Apple lives with her Grandma in England, but has always wanted to see her mother, who's been away in America since Apple was three. When her mother unexpectedly arrives in town with another daughter (Rain), her life takes a surprising twist. The book covers issues such as reuniting broken families, school life, and growing up.
Apple and Rain is very addictive, and the characters seem very real.. A good book especially for girls aged 10-15. My favourite book of the year!
Moving novel by Booker-winning Irish author Anne Enright. Four siblings who've lived apart for many years, are reunited for Christmas by their 76 year old mother Rosaleen Madigan. This proves to be a cathartic experience, as various personalities and unresolved issues come to a head. A gripping pared-down narrative, with a page-turning finale, recommended.

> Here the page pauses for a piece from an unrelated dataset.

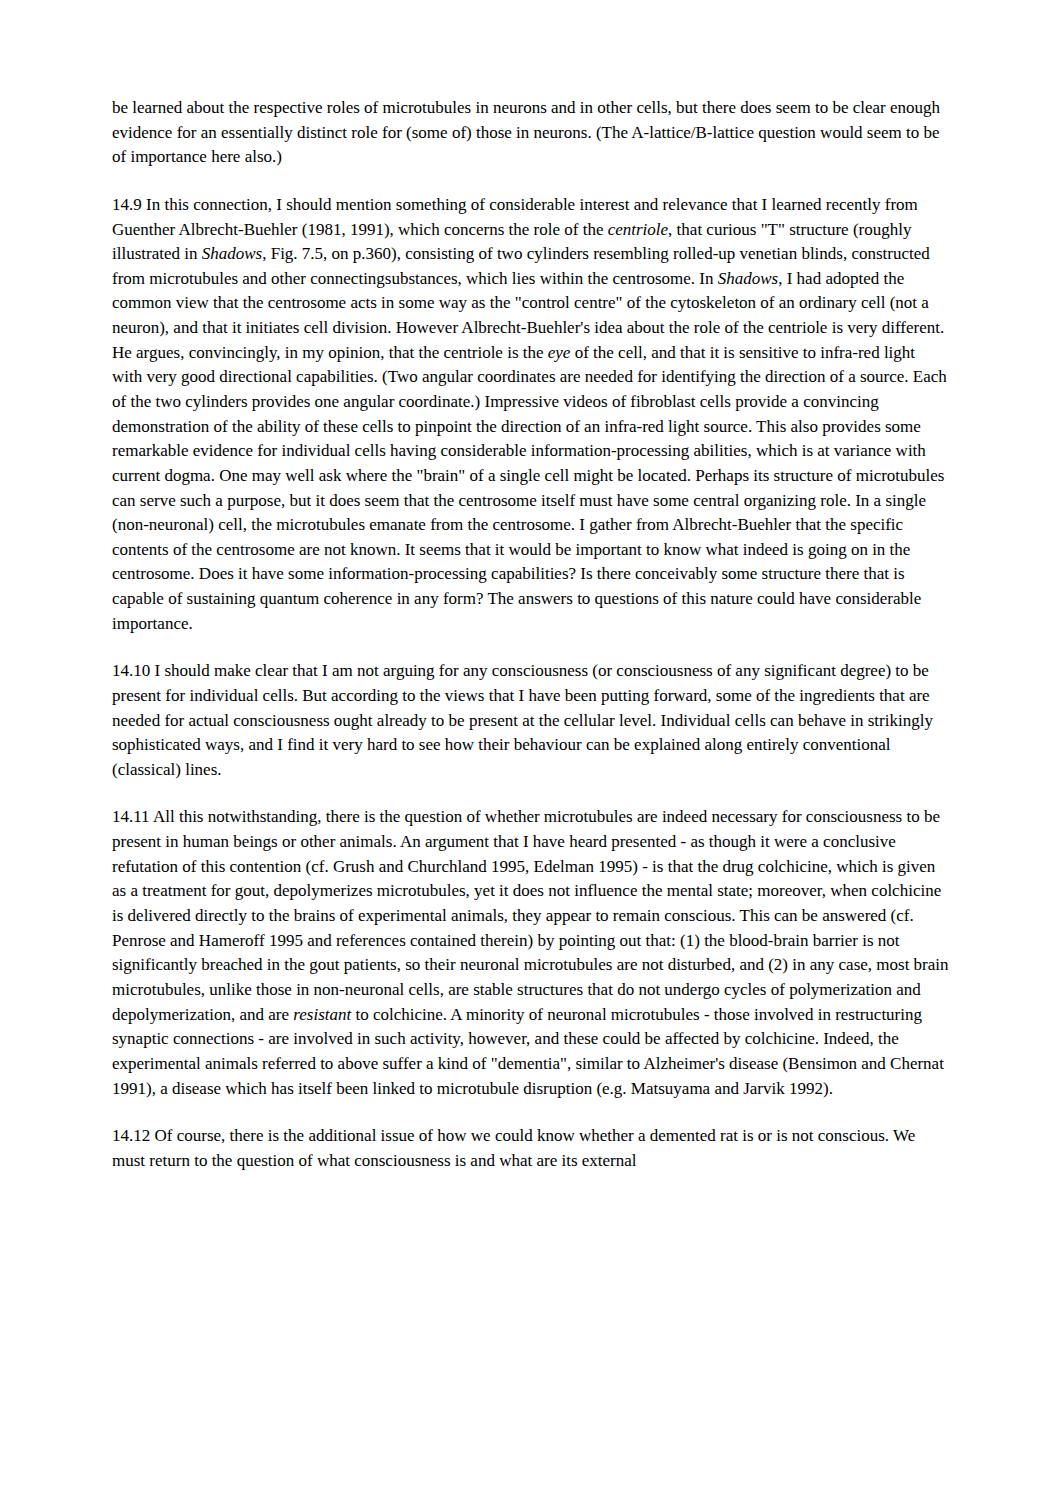be learned about the respective roles of microtubules in neurons and in other cells, but there does seem to be clear enough evidence for an essentially distinct role for (some of) those in neurons. (The A-lattice/B-lattice question would seem to be of importance here also.)
14.9 In this connection, I should mention something of considerable interest and relevance that I learned recently from Guenther Albrecht-Buehler (1981, 1991), which concerns the role of the centriole, that curious "T" structure (roughly illustrated in Shadows, Fig. 7.5, on p.360), consisting of two cylinders resembling rolled-up venetian blinds, constructed from microtubules and other connectingsubstances, which lies within the centrosome. In Shadows, I had adopted the common view that the centrosome acts in some way as the "control centre" of the cytoskeleton of an ordinary cell (not a neuron), and that it initiates cell division. However Albrecht-Buehler's idea about the role of the centriole is very different. He argues, convincingly, in my opinion, that the centriole is the eye of the cell, and that it is sensitive to infra-red light with very good directional capabilities. (Two angular coordinates are needed for identifying the direction of a source. Each of the two cylinders provides one angular coordinate.) Impressive videos of fibroblast cells provide a convincing demonstration of the ability of these cells to pinpoint the direction of an infra-red light source. This also provides some remarkable evidence for individual cells having considerable information-processing abilities, which is at variance with current dogma. One may well ask where the "brain" of a single cell might be located. Perhaps its structure of microtubules can serve such a purpose, but it does seem that the centrosome itself must have some central organizing role. In a single (non-neuronal) cell, the microtubules emanate from the centrosome. I gather from Albrecht-Buehler that the specific contents of the centrosome are not known. It seems that it would be important to know what indeed is going on in the centrosome. Does it have some information-processing capabilities? Is there conceivably some structure there that is capable of sustaining quantum coherence in any form? The answers to questions of this nature could have considerable importance.
14.10 I should make clear that I am not arguing for any consciousness (or consciousness of any significant degree) to be present for individual cells. But according to the views that I have been putting forward, some of the ingredients that are needed for actual consciousness ought already to be present at the cellular level. Individual cells can behave in strikingly sophisticated ways, and I find it very hard to see how their behaviour can be explained along entirely conventional (classical) lines.
14.11 All this notwithstanding, there is the question of whether microtubules are indeed necessary for consciousness to be present in human beings or other animals. An argument that I have heard presented - as though it were a conclusive refutation of this contention (cf. Grush and Churchland 1995, Edelman 1995) - is that the drug colchicine, which is given as a treatment for gout, depolymerizes microtubules, yet it does not influence the mental state; moreover, when colchicine is delivered directly to the brains of experimental animals, they appear to remain conscious. This can be answered (cf. Penrose and Hameroff 1995 and references contained therein) by pointing out that: (1) the blood-brain barrier is not significantly breached in the gout patients, so their neuronal microtubules are not disturbed, and (2) in any case, most brain microtubules, unlike those in non-neuronal cells, are stable structures that do not undergo cycles of polymerization and depolymerization, and are resistant to colchicine. A minority of neuronal microtubules - those involved in restructuring synaptic connections - are involved in such activity, however, and these could be affected by colchicine. Indeed, the experimental animals referred to above suffer a kind of "dementia", similar to Alzheimer's disease (Bensimon and Chernat 1991), a disease which has itself been linked to microtubule disruption (e.g. Matsuyama and Jarvik 1992).
14.12 Of course, there is the additional issue of how we could know whether a demented rat is or is not conscious. We must return to the question of what consciousness is and what are its external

Farewell Kabul :From Afghanistan to a More Dangerous Place by award-winning journalist Christina Lamb, is the gripping account of how the West's politicians forgot the experiences of the past in this troubled region, the root of the War on Terror, when pursuing their goals.

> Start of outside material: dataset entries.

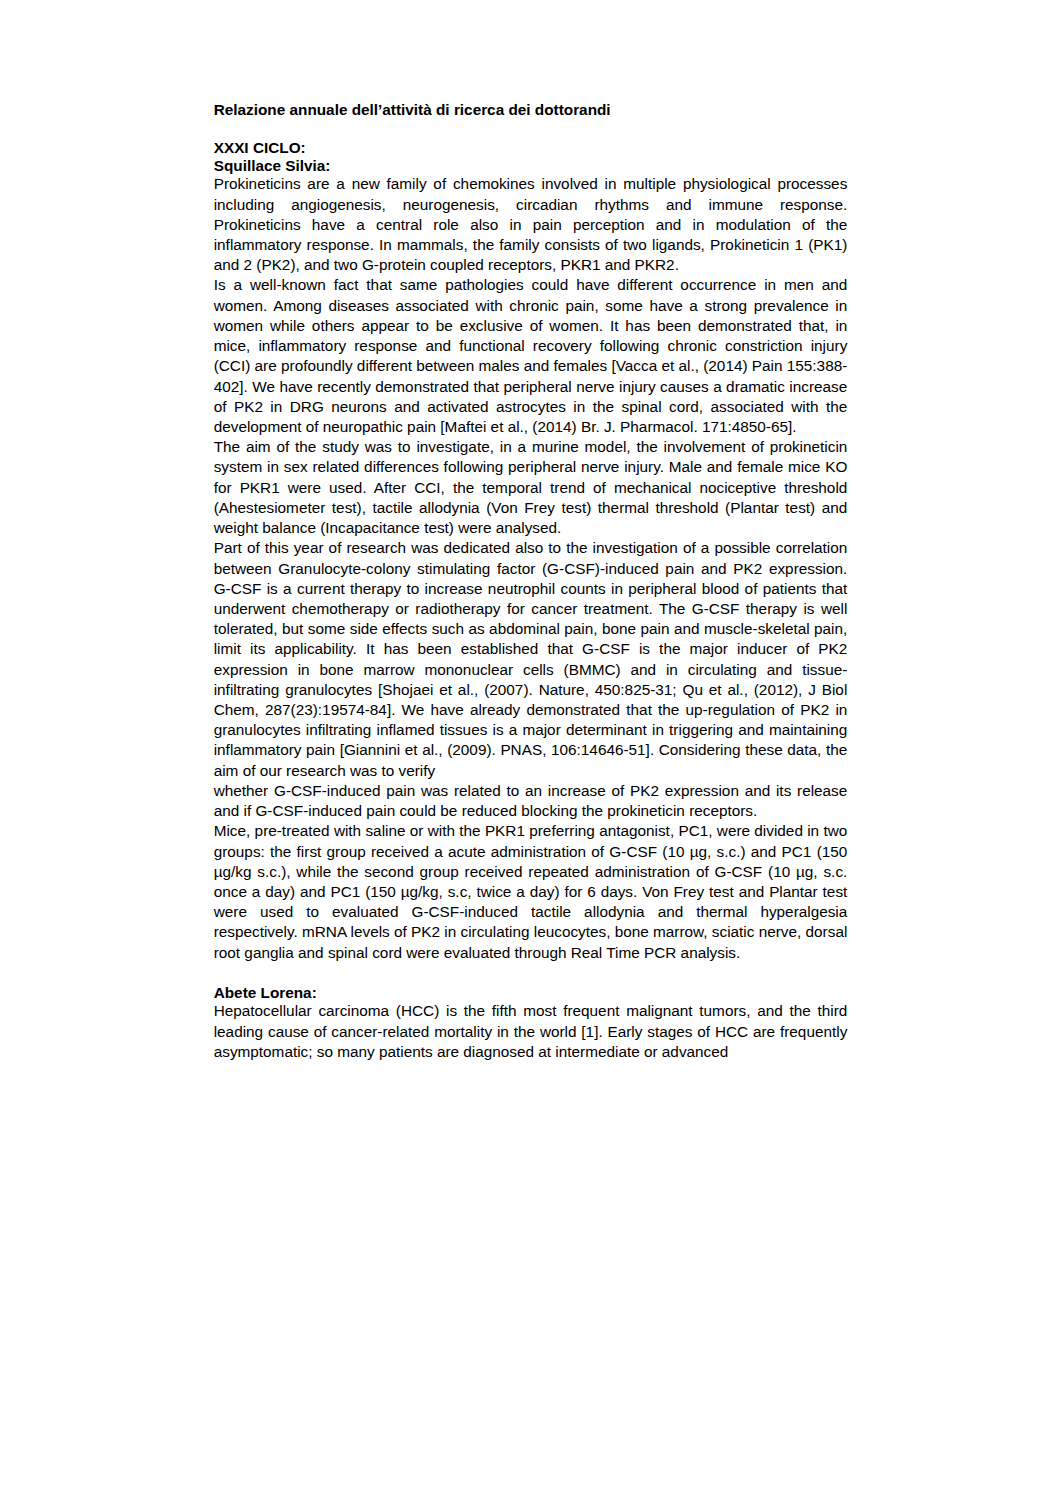Relazione annuale dell’attività di ricerca dei dottorandi
XXXI CICLO:
Squillace Silvia:
Prokineticins are a new family of chemokines involved in multiple physiological processes including angiogenesis, neurogenesis, circadian rhythms and immune response. Prokineticins have a central role also in pain perception and in modulation of the inflammatory response. In mammals, the family consists of two ligands, Prokineticin 1 (PK1) and 2 (PK2), and two G-protein coupled receptors, PKR1 and PKR2.
Is a well-known fact that same pathologies could have different occurrence in men and women. Among diseases associated with chronic pain, some have a strong prevalence in women while others appear to be exclusive of women. It has been demonstrated that, in mice, inflammatory response and functional recovery following chronic constriction injury (CCI) are profoundly different between males and females [Vacca et al., (2014) Pain 155:388-402]. We have recently demonstrated that peripheral nerve injury causes a dramatic increase of PK2 in DRG neurons and activated astrocytes in the spinal cord, associated with the development of neuropathic pain [Maftei et al., (2014) Br. J. Pharmacol. 171:4850-65].
The aim of the study was to investigate, in a murine model, the involvement of prokineticin system in sex related differences following peripheral nerve injury. Male and female mice KO for PKR1 were used. After CCI, the temporal trend of mechanical nociceptive threshold (Ahestesiometer test), tactile allodynia (Von Frey test) thermal threshold (Plantar test) and weight balance (Incapacitance test) were analysed.
Part of this year of research was dedicated also to the investigation of a possible correlation between Granulocyte-colony stimulating factor (G-CSF)-induced pain and PK2 expression. G-CSF is a current therapy to increase neutrophil counts in peripheral blood of patients that underwent chemotherapy or radiotherapy for cancer treatment. The G-CSF therapy is well tolerated, but some side effects such as abdominal pain, bone pain and muscle-skeletal pain, limit its applicability. It has been established that G-CSF is the major inducer of PK2 expression in bone marrow mononuclear cells (BMMC) and in circulating and tissue-infiltrating granulocytes [Shojaei et al., (2007). Nature, 450:825-31; Qu et al., (2012), J Biol Chem, 287(23):19574-84]. We have already demonstrated that the up-regulation of PK2 in granulocytes infiltrating inflamed tissues is a major determinant in triggering and maintaining inflammatory pain [Giannini et al., (2009). PNAS, 106:14646-51]. Considering these data, the aim of our research was to verify
whether G-CSF-induced pain was related to an increase of PK2 expression and its release and if G-CSF-induced pain could be reduced blocking the prokineticin receptors.
Mice, pre-treated with saline or with the PKR1 preferring antagonist, PC1, were divided in two groups: the first group received a acute administration of G-CSF (10 µg, s.c.) and PC1 (150 µg/kg s.c.), while the second group received repeated administration of G-CSF (10 µg, s.c. once a day) and PC1 (150 µg/kg, s.c, twice a day) for 6 days. Von Frey test and Plantar test were used to evaluated G-CSF-induced tactile allodynia and thermal hyperalgesia respectively. mRNA levels of PK2 in circulating leucocytes, bone marrow, sciatic nerve, dorsal root ganglia and spinal cord were evaluated through Real Time PCR analysis.
Abete Lorena:
Hepatocellular carcinoma (HCC) is the fifth most frequent malignant tumors, and the third leading cause of cancer-related mortality in the world [1]. Early stages of HCC are frequently asymptomatic; so many patients are diagnosed at intermediate or advanced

This has lead to the longest war fought by the US in its history and by Britain since the Hundred Years War!
I read William Dalrymple's Return of the King The Battle for Afghanistan some years ago ,also a gripping account of this region.
I highly recommend this new book which whilst detailed is immensely readable
Really it is the definitive book on Afghanistan,
A must read for history buffs and every "world leader" should read both of these books.
Do not be confused over the book's title - Christina Lamb has changed the title several time in the writing- so it appears in different guises - a bit like the Taliban really.
Grant’s biography of Kirk's brief, frenetic life. From a working class background in South Canterbury, and without a formal secondary education, Kirk progressed through a variety of jobs into politics, eventually becoming Prime Minister. He was the driving force behind many ground-breaking initiatives - withdrawal of troops from Vietnam, opposition to French nuclear testing; introduction of the DPB; improving trade with Asia and South America as Britain entered the Common Market, while dealing with the global oil shocks and ensuing financial crisis. For anyone who grew up in the baby-boomer era, this is a roadmap of this period in New Zealand's history. Compelling read, thoroughly researched
Clever and very well written, this is the story of Will, a troubled Wellington teen with a talent for singing opera, and an orhaned baby Orca called Min, separated from his pod after his mother is killed by illegal whalers. Each chapter alternates between Will's and the Orca's story.
Most of the story follows their interaction with locals in a small rural town in Marlborough Sounds, largely centred around salmon farming. Antagonism between Will, some of the townspeople, and particularly the salmon farm's owner Bruce, and concludes in a gripping finale as Will, his cousin Pania and Bruce's son Hunter decide to reunite the orca with its pod. Strong characterisations, highly original, a good read for secondary-age readers (some language and adult themes, with relevant violence thrown into the mix)
Red Notice : How I Became Putin's No.1 Enemy written by Bill Browder a US financier is the best non fiction book I have read this year. It is a searing expose of the corruption of Russia's authorities which reads like a thriller.
Putin remains in the news even when he is out of circulation for weeks on end.
However as this shows he never sleeps and no one is safe.
Anyone interested in world affairs,finance and politics will enjoy this.
New novel from the author of "Away”, begins with Eve, a young girl, being abandoned by her mother on the doorstep of her remarried father's house. There she meets her older half-sister for the first time, and the plot follows their intertwined lives into adulthood, via Hollywood, New York, London and Germany, around WW2. Memorable characters, swept along by unfolding events, this is a grand tour of the best and worst of the era, all wrapped up within 240 pages. Bloom's crisp narrative leaves you wishing there was more.
The Zone of Interest by Martin Amis
A story told by three characters in a fictional concentration camp in Nazi occupied Poland: one the camp commandant, one a go-between advisor and nephew of Martin Borman, and one a prisoner. This whirling dervish of a book employs a mixture of black humour, descriptions of shocking depravity and incompetence at the highest levels. At its centre is the story of a clandestine affair between the wife of the commandant and his advisor, and the unravelling of her marriage as her husband descends into alcohol-fuelled insanity. Not for the faint-hearted, but fans of Amis’writing will enjoy.